> [WORK INSTRUCTIONS]: Copy out the lines of every record below word for word, omitting the pictures.

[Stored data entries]
★ ★ ★ ★ ★ ★ ★

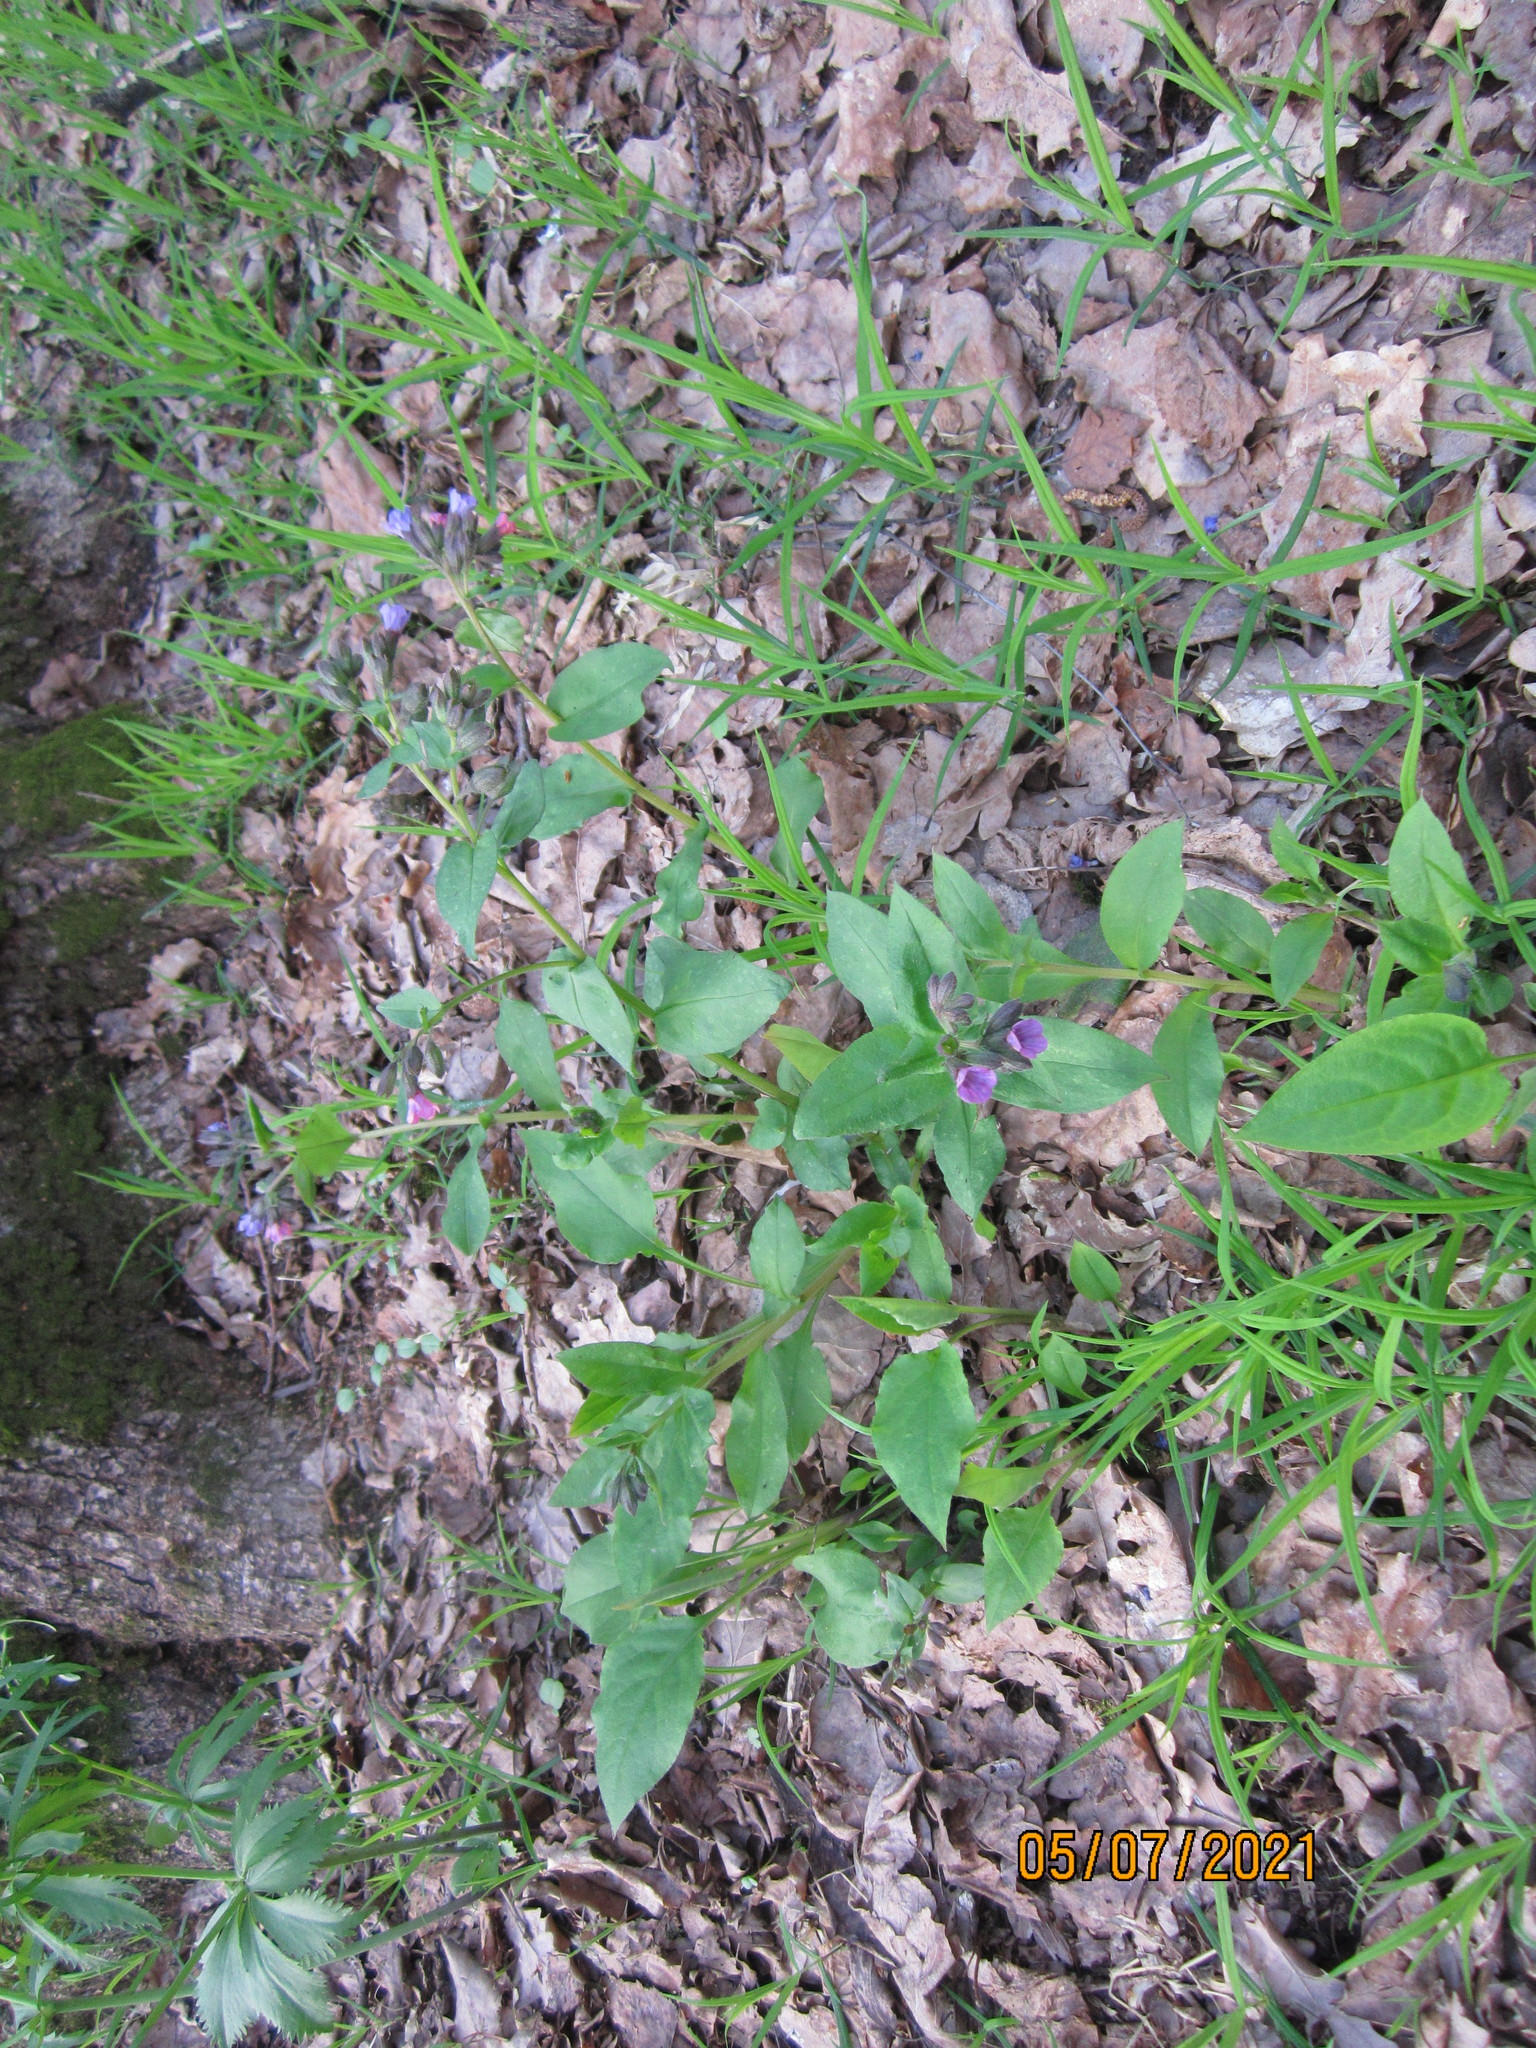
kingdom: Plantae
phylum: Tracheophyta
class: Magnoliopsida
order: Boraginales
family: Boraginaceae
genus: Pulmonaria
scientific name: Pulmonaria obscura
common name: Suffolk lungwort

★ ★ ★ ★ ★ ★ ★

> [THE SOLUTION]:
kingdom: Plantae
phylum: Tracheophyta
class: Magnoliopsida
order: Boraginales
family: Boraginaceae
genus: Pulmonaria
scientific name: Pulmonaria obscura
common name: Suffolk lungwort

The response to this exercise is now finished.